Plusieurs de ses projets ont été refusés par les institutions. Les producteurs ne se bousculaient pas à sa porte, certains encore traumatisés par La cuisine rouge, ce film expérimental et féministe sur la guerre des sexes qui avait fait scandale avant même sa sortie en 1979. Bref, il y avait quelque chose de foncièrement déroutant dans cet hommage qui tombait du ciel. La cinéaste a décidé de l’accepter avec humilité et en s’accrochant à cette citation du cinéaste John Cassavetes : est-ce qu’il vaut mieux se battre et perdre que de souffrir et de rêvasser en silence ?
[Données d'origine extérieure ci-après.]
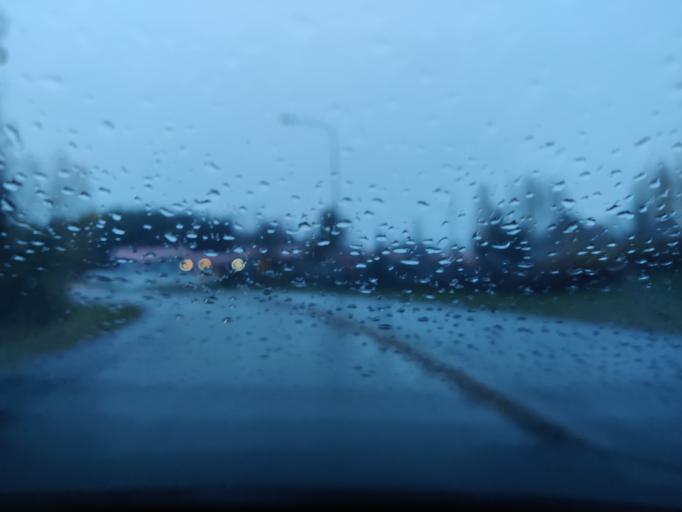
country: FI
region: Northern Savo
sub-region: Kuopio
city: Kuopio
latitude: 62.8312
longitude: 27.7156
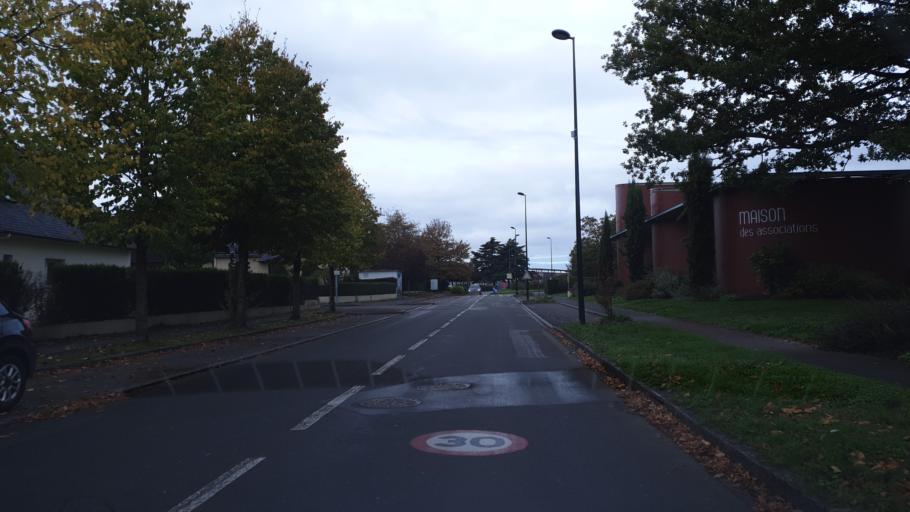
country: FR
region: Brittany
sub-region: Departement d'Ille-et-Vilaine
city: Chartres-de-Bretagne
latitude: 48.0464
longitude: -1.7076
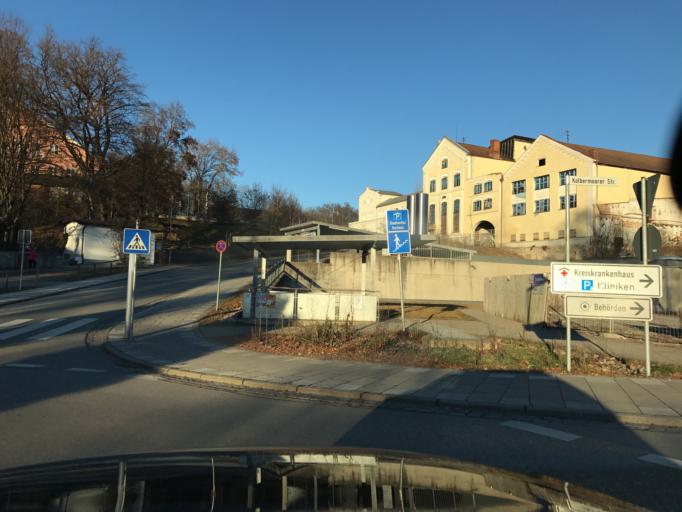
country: DE
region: Bavaria
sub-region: Upper Bavaria
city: Bad Aibling
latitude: 47.8625
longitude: 12.0121
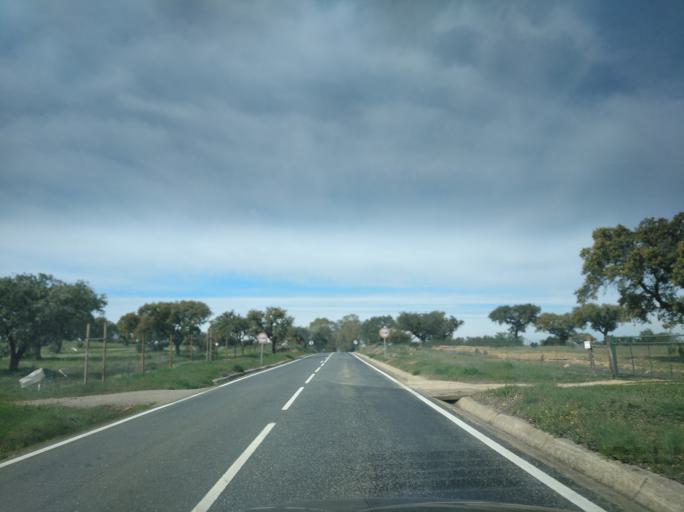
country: PT
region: Beja
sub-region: Mertola
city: Mertola
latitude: 37.7318
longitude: -7.7691
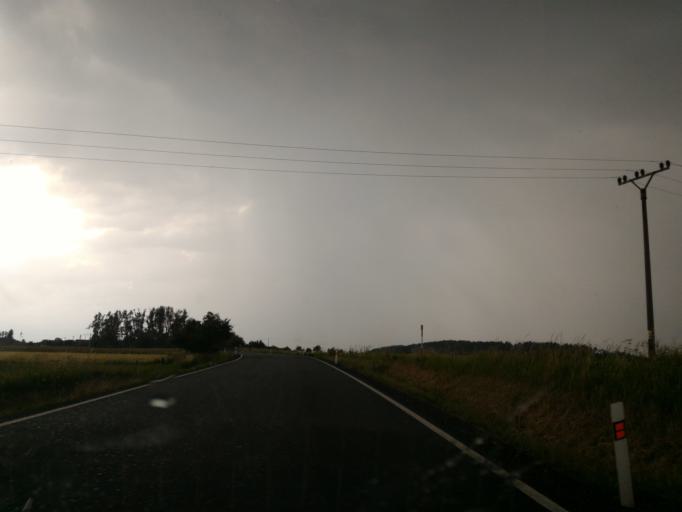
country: CZ
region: Vysocina
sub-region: Okres Jihlava
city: Telc
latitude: 49.1490
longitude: 15.5398
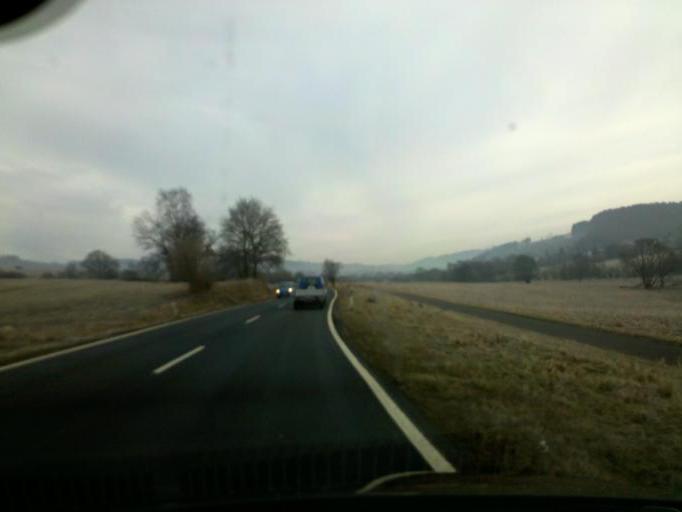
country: DE
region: Hesse
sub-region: Regierungsbezirk Giessen
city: Haiger
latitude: 50.7842
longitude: 8.2184
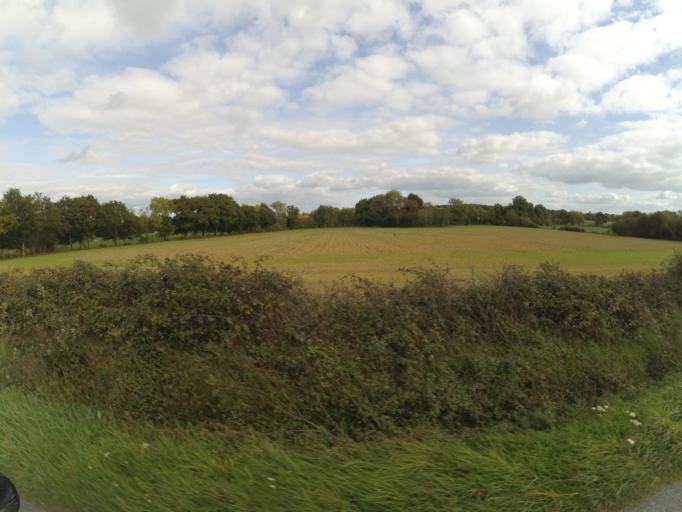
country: FR
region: Pays de la Loire
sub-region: Departement de la Loire-Atlantique
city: Bouvron
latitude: 47.4671
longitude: -1.8359
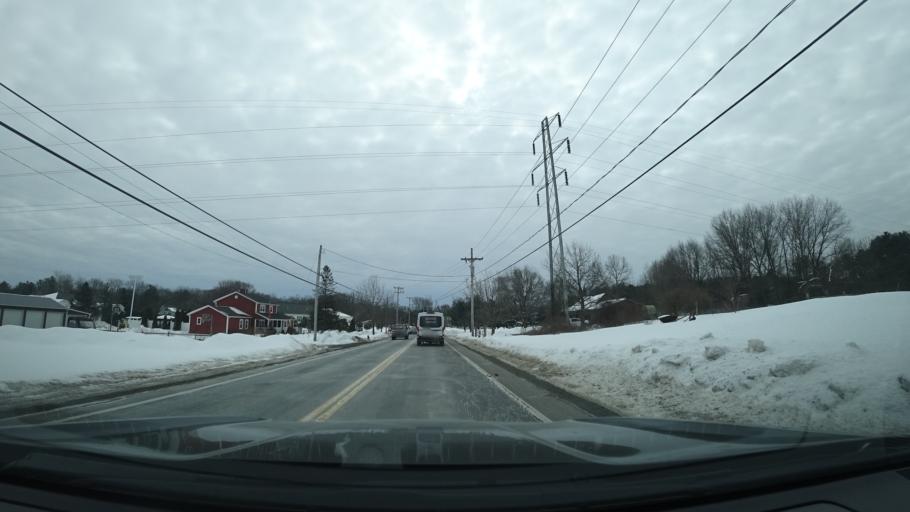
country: US
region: New York
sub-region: Saratoga County
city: South Glens Falls
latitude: 43.2859
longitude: -73.6229
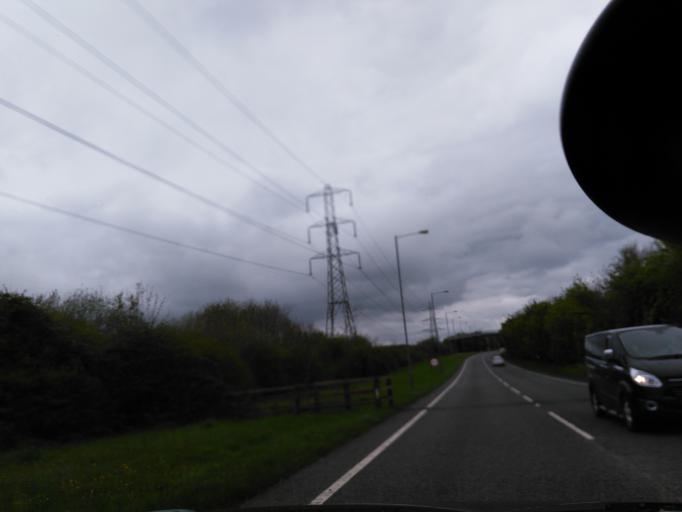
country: GB
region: England
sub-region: Wiltshire
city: Chippenham
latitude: 51.4601
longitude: -2.1507
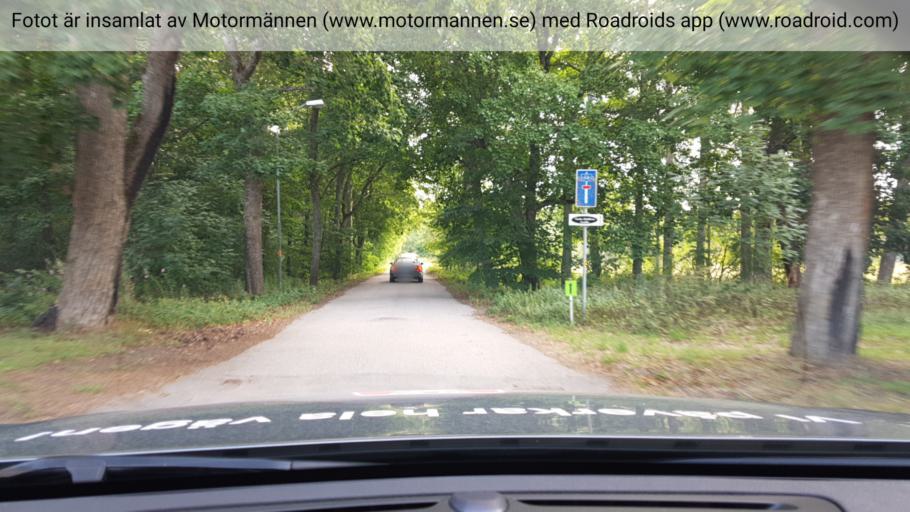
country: SE
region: Uppsala
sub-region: Heby Kommun
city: Tarnsjo
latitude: 60.2886
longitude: 16.8922
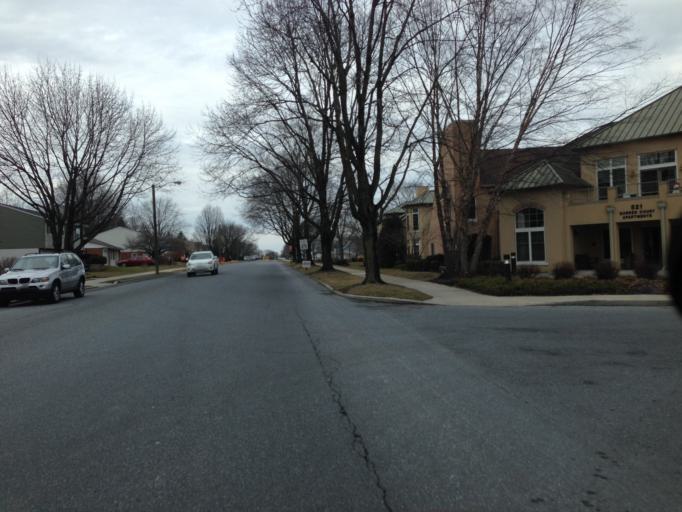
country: US
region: Pennsylvania
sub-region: Lancaster County
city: Lititz
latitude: 40.1513
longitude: -76.3124
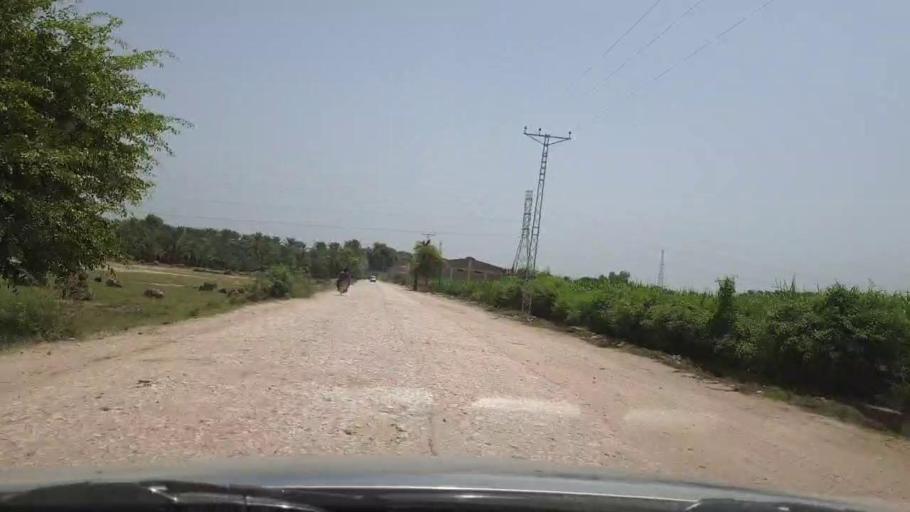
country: PK
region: Sindh
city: Pano Aqil
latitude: 27.8584
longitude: 69.0946
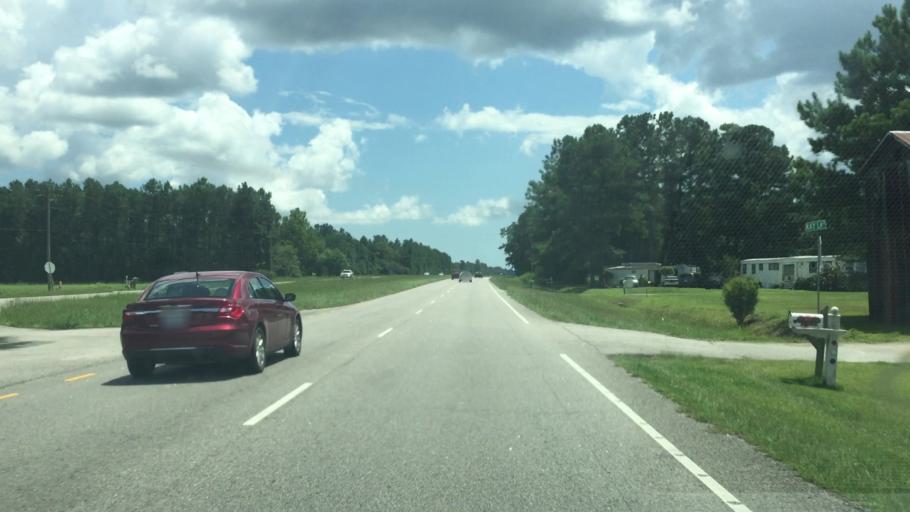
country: US
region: South Carolina
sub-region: Horry County
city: Loris
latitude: 33.9785
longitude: -78.7438
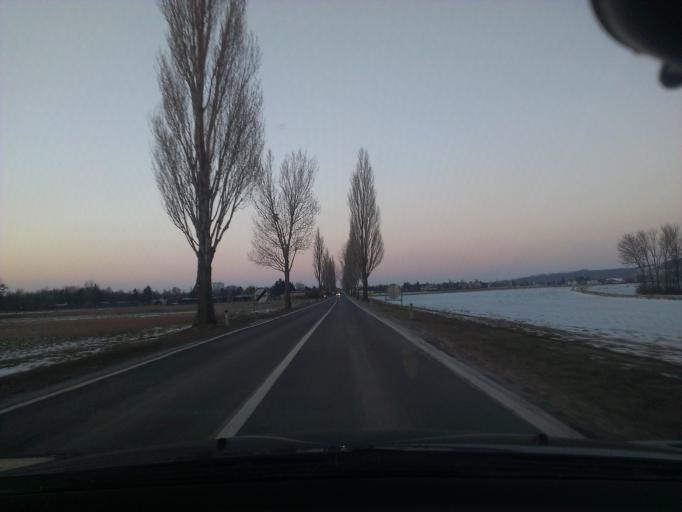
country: AT
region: Lower Austria
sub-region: Politischer Bezirk Bruck an der Leitha
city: Enzersdorf an der Fischa
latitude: 48.0713
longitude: 16.6091
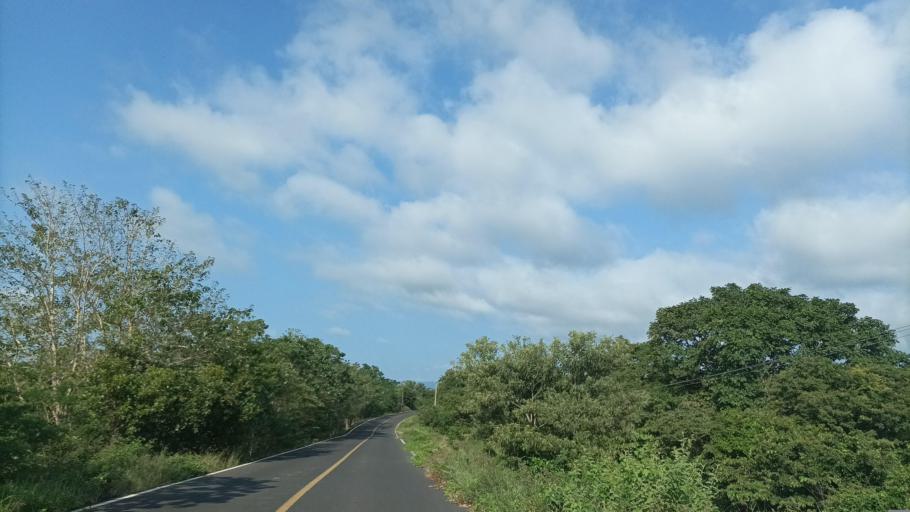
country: MX
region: Veracruz
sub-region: Chinameca
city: Chacalapa
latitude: 18.1651
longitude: -94.6588
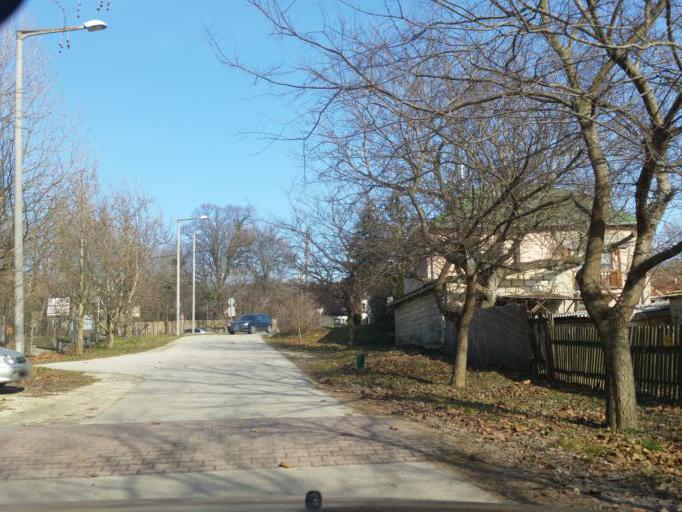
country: HU
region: Pest
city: Telki
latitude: 47.5581
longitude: 18.7992
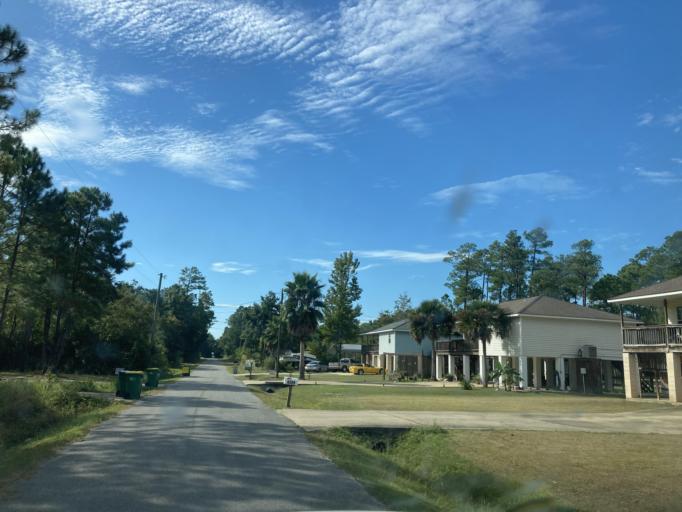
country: US
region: Mississippi
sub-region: Jackson County
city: Saint Martin
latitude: 30.4337
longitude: -88.8612
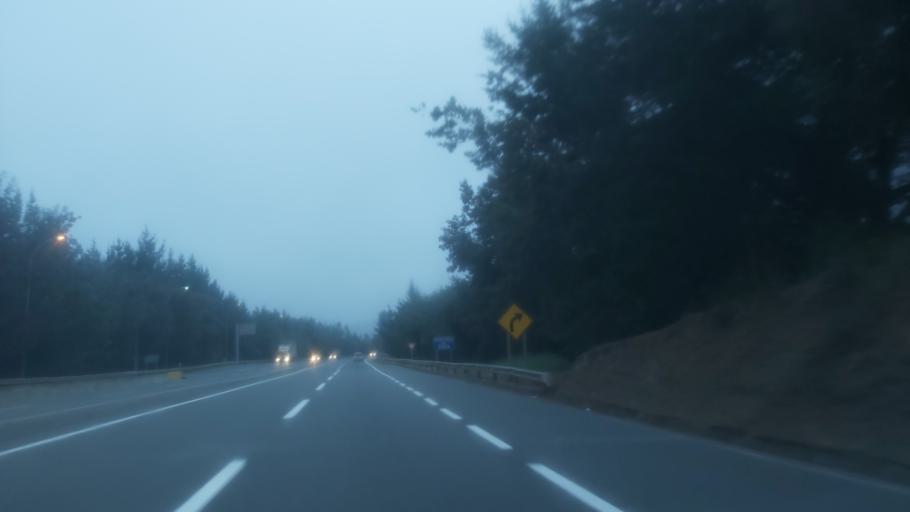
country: CL
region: Biobio
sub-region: Provincia de Concepcion
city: Penco
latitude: -36.7364
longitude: -72.8899
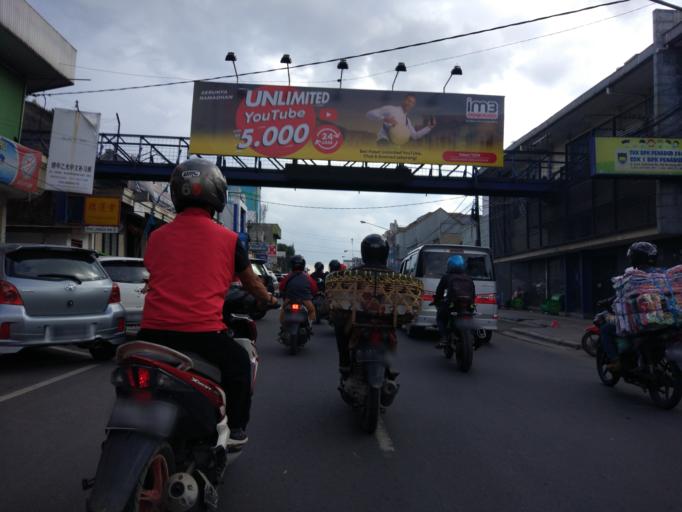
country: ID
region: West Java
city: Bandung
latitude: -6.9198
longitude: 107.5952
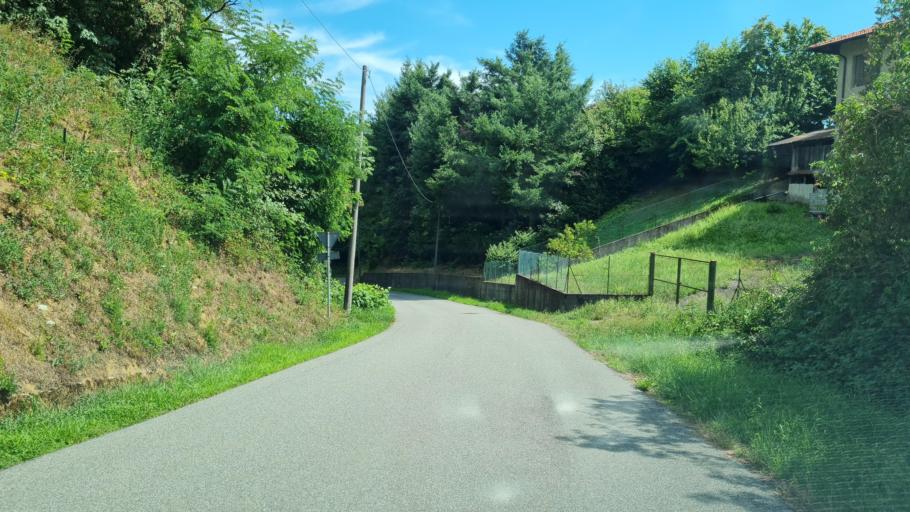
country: IT
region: Piedmont
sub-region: Provincia di Biella
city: Lessona
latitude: 45.5769
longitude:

La réponse pour Paule Baillargeon n’a jamais fait aucun doute. Il vaut toujours mieux se battre. Peu importe l’issue.

« Le cinéma, dit-elle, c’est l’art de l’impossible. Pourquoi j’ai voulu m’aventurer dans cet art difficile, qui coûte très cher, où on ne m’a pas souvent fait confiance, je ne le sais pas. Sans doute parce que j’avais beaucoup d’ambition et aussi parce que j’ai toujours été une fille d’images. C’est en rêvant à cette image d’une fille qu’on tente de rentrer de force dans une robe rouge que j’ai voulu faire mon premier film, Anastasie. Il reste que je pense que je suis née trop tôt. Dix ans plus tard, les choses auraient été plus faciles. J’aurais fait plus de films et, par la force de l’expérience et de la pratique, ils auraient été meilleurs. Mais je ne suis pas amère. Trente tableaux m’a permis de boucler la boucle et de laver le passé. Aujourd’hui, à 66 ans, je me sens comme neuve. »

De quoi demain sera-t-il fait ? Paule Baillargeon n’en a aucune idée. Pour le moment, elle se contente de se promener avec ses Trente tableaux et d’aller à la rencontre du public comme elle le fera ce soir à 18 h à l’Excentris. Elle se réjouit aussi du fait que La cuisine rouge renaîtra de ses cendres en DVD et sur Illico grâce au programme de numérisation Elephant. Et même si l’envie de rêvasser est forte, elle va continuer de se battre. Pas pour perdre ou pour gagner. Pour le bonheur de témoigner.